Try it
Show each line of the records below where the word "named" occurs.

Information given
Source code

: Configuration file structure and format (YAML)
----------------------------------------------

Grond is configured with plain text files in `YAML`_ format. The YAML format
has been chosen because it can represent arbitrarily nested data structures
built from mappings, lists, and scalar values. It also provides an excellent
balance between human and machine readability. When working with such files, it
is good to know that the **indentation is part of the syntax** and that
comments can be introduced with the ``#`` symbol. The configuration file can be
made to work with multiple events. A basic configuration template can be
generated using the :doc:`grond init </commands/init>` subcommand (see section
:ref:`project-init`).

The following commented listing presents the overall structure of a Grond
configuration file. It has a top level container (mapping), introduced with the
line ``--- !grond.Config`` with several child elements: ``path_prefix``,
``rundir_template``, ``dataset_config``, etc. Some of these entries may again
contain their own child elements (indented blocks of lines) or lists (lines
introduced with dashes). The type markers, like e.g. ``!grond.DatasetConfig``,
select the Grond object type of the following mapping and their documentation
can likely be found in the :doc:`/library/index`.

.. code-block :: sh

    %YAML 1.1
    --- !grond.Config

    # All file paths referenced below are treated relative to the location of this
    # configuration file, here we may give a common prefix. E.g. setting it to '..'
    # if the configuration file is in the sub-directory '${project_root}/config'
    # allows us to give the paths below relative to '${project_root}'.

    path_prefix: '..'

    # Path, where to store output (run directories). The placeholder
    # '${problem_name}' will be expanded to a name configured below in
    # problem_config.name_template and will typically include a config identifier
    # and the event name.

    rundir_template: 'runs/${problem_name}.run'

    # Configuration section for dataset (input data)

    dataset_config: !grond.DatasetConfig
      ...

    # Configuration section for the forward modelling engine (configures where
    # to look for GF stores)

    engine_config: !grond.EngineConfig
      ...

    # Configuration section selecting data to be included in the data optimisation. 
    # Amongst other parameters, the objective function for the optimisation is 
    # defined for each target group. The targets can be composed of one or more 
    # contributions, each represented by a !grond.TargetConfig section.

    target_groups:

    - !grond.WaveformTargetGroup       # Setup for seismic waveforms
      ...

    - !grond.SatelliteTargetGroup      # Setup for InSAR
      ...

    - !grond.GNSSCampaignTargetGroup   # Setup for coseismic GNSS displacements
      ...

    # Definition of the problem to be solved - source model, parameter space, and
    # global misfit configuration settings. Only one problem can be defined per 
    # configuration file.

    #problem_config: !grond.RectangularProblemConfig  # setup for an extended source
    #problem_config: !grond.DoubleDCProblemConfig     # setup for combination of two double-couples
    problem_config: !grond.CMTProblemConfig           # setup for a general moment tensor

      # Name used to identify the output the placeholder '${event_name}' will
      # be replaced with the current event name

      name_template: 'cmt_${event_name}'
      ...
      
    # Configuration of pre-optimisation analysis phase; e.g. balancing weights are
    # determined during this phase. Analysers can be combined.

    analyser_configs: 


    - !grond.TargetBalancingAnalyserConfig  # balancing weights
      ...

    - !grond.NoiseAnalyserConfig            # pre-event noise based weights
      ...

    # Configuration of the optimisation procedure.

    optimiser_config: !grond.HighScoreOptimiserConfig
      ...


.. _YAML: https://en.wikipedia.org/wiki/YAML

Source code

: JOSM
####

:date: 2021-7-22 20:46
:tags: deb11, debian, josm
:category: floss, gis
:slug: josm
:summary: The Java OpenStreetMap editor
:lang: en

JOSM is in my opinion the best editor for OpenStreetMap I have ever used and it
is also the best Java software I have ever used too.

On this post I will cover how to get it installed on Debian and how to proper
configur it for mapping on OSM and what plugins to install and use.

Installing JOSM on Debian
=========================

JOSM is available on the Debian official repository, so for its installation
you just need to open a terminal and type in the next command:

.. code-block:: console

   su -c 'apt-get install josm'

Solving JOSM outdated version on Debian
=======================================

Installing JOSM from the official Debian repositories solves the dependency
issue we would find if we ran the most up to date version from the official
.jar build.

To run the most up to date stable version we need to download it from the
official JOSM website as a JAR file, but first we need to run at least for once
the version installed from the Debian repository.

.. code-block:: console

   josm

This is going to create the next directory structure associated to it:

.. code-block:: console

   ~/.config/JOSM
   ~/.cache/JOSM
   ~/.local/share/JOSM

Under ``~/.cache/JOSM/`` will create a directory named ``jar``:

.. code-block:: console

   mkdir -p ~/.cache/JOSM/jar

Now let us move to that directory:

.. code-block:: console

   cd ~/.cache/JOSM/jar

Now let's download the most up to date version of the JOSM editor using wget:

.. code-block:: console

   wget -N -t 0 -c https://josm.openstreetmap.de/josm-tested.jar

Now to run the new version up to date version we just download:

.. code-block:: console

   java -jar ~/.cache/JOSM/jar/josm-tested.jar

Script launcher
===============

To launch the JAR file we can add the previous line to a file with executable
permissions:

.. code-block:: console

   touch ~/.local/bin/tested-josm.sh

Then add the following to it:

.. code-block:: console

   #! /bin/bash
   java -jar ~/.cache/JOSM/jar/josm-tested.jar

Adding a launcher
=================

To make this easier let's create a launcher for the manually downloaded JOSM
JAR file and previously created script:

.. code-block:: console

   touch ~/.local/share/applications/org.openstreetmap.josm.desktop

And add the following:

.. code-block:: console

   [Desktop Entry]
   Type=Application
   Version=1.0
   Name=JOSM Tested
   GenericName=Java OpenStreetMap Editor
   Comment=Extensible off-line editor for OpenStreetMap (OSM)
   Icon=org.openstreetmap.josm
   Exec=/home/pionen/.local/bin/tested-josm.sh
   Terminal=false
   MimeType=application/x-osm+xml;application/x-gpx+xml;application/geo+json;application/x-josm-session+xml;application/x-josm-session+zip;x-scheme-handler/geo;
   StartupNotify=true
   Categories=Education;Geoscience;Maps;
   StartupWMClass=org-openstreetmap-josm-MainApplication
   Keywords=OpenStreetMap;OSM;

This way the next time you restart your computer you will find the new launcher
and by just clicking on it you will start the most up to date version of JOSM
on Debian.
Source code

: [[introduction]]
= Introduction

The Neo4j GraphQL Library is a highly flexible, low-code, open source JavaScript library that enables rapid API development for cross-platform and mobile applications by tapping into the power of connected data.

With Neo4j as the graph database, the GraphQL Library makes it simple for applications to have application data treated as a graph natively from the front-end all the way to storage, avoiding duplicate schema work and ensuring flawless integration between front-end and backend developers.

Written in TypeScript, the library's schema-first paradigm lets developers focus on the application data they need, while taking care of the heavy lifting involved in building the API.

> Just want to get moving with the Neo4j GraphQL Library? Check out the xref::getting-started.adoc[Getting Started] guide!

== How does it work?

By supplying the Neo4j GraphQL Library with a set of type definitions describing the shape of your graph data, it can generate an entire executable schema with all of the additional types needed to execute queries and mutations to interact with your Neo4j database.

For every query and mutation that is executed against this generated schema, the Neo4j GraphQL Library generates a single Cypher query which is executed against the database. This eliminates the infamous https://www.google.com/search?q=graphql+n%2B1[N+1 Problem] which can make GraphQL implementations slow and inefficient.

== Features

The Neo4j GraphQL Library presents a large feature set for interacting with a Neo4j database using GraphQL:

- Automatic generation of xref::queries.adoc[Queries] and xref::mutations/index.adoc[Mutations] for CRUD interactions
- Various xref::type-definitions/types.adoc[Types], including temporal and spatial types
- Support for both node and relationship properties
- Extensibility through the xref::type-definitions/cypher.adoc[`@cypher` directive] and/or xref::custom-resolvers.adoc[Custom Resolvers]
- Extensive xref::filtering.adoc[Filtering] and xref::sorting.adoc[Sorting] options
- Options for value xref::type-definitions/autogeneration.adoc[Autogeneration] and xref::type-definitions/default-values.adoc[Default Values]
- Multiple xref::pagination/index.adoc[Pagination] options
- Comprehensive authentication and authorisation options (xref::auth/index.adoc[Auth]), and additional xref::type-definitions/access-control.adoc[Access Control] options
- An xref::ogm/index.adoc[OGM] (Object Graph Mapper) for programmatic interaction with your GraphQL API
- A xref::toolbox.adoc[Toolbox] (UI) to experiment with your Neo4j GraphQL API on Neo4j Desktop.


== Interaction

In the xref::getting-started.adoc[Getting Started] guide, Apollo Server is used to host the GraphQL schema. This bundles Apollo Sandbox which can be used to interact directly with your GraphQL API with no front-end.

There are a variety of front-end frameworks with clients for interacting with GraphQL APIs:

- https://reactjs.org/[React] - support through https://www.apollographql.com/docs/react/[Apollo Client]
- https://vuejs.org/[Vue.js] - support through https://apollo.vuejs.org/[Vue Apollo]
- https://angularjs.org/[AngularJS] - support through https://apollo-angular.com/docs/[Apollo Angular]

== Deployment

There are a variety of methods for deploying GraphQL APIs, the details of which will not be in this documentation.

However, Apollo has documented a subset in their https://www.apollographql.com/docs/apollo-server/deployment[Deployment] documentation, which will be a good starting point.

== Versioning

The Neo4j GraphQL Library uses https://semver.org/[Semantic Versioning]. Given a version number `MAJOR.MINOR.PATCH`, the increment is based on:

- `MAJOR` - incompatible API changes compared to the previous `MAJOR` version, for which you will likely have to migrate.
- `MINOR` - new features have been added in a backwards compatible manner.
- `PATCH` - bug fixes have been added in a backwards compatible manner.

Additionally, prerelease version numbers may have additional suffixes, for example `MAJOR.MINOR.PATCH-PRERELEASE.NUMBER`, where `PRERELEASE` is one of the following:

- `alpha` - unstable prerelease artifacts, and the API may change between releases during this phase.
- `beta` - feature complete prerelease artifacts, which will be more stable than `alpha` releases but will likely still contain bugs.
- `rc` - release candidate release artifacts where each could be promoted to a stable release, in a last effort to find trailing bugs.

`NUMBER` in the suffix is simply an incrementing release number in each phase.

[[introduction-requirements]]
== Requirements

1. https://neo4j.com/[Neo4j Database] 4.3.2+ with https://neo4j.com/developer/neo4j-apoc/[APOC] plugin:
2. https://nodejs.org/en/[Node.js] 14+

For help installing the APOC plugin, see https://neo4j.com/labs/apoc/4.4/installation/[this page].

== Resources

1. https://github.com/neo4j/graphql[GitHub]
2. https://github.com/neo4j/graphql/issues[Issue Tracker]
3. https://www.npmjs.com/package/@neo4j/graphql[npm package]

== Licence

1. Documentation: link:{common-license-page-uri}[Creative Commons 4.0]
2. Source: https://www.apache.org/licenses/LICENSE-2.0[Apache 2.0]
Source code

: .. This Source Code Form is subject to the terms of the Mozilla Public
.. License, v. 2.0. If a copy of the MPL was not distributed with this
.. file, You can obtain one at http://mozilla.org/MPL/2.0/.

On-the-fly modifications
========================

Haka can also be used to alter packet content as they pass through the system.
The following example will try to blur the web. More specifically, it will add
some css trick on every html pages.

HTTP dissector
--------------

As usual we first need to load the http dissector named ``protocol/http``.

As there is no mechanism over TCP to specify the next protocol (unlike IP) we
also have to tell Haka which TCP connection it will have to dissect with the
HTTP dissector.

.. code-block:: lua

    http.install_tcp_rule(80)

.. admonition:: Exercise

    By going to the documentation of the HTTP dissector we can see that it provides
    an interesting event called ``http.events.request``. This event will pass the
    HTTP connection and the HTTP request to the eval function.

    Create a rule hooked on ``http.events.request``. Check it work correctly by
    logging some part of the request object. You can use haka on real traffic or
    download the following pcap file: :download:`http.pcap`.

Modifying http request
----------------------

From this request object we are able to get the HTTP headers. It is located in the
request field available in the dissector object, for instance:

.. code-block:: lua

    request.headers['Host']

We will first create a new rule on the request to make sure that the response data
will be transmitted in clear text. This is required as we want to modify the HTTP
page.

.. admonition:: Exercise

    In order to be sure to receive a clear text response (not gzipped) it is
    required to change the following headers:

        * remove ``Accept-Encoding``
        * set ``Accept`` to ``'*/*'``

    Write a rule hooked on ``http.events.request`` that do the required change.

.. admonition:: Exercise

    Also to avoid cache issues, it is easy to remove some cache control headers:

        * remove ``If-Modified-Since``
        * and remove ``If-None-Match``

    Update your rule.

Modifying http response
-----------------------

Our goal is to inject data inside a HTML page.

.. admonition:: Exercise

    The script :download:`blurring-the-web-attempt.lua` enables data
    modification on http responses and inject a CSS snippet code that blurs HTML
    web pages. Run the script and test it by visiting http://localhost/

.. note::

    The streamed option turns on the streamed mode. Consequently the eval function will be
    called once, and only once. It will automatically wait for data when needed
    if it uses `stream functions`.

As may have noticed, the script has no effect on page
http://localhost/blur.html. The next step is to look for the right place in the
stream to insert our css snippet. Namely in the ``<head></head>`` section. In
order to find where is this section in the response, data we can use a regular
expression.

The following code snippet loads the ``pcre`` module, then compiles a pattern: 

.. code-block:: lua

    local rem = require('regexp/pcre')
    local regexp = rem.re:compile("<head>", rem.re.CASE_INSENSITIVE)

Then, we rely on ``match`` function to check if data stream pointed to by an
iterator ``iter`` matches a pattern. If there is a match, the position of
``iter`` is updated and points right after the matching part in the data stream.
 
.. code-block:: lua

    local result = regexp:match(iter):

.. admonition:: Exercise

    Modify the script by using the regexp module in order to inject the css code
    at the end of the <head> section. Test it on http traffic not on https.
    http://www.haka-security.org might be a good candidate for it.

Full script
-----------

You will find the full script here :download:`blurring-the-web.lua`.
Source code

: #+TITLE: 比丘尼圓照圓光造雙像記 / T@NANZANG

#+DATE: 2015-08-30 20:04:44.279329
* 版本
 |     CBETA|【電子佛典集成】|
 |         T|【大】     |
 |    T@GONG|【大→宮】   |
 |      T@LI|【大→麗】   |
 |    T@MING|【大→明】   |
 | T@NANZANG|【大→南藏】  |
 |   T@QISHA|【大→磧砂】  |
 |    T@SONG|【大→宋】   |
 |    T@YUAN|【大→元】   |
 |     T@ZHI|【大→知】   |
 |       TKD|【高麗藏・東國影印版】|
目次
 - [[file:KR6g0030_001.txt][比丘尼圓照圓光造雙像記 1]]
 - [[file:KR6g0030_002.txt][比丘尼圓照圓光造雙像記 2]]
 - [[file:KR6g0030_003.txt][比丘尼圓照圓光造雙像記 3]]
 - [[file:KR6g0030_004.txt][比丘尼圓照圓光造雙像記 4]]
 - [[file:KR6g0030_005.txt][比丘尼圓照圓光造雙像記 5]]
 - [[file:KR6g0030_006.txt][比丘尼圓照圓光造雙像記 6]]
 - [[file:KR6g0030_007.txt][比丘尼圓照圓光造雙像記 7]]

Exercise output
Under ``~/.cache/JOSM/`` will create a directory named ``jar``:
As usual we first need to load the http dissector named ``protocol/http``.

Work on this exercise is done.